A prescriptive system might tell you: "Compressor C-204 has a 73% probability of bearing failure within 18 days. Given its criticality to Train 2 throughput and current production economics, the optimal intervention window is this weekend's planned outage. Delaying 30 days increases expected cost by $340,000."
This is no longer just maintenance intelligence. It's business decision support.
Risk-based prescriptive maintenance also incorporates:
- Regulatory and safety risk — flagging assets where failure consequences trigger compliance or HSE obligations;
- Supply chain constraints — adjusting recommendations based on spare parts availability;
- Operational context — accounting for production schedules, asset redundancy, and current market conditions
The human is still in the loop — but the decision is now informed by a level of analytical rigor that was simply impossible a decade ago.
Each paradigm shift in maintenance has followed the same arc: from reacting to events, toward intentionally shaping outcomes.
The organizations winning on reliability today aren't just deploying better sensors or better algorithms.

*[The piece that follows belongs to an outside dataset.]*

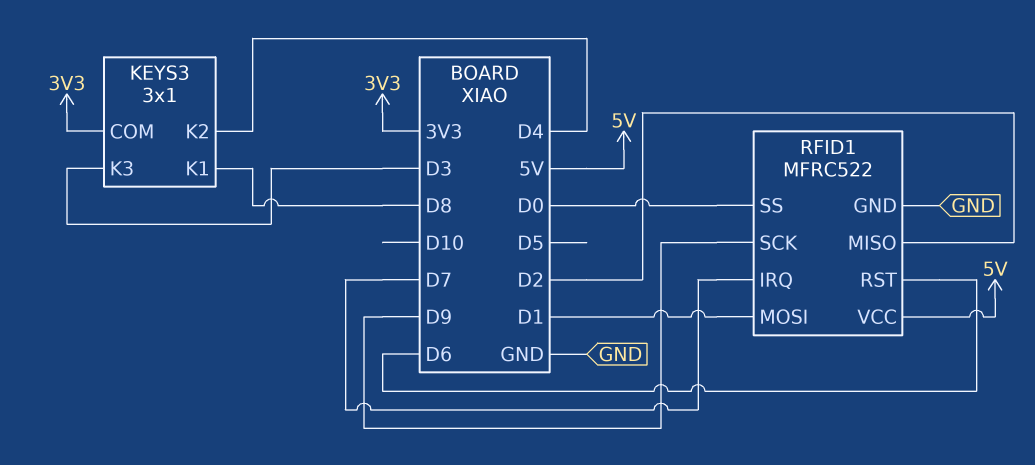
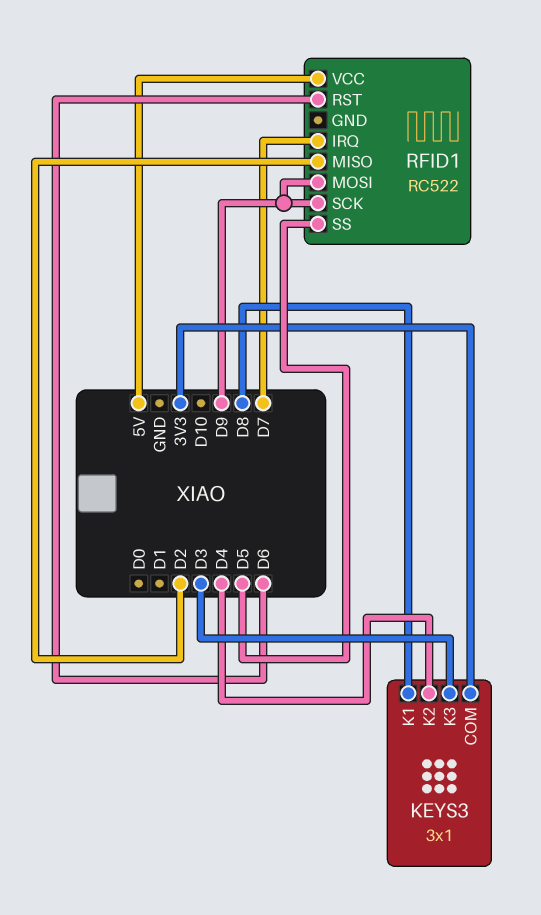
RFID1: MFRC522 -> RC522
RFID1 pin GND: GND -> none
RFID1 pin MOSI: D1 -> D9
RFID1 pin SS: D0 -> D5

They've made a philosophical commitment: maintenance is not a cost center managing failures — it's a value center managing risk.
Where Are You on the Journey?
Most organizations I work with are somewhere between stages 2 and 4 — and that's completely normal. The journey isn't about leaping to the most advanced paradigm overnight. It's about understanding where you are, what the next step looks like, and building the capabilities — data, talent, culture, and tools — to get there.
The assets that power our world deserve more than reactive repairs and calendar-based guesswork. They deserve intelligence.
That's the value we bring to our customers. That's our commitment. That's Cutsforth's mission.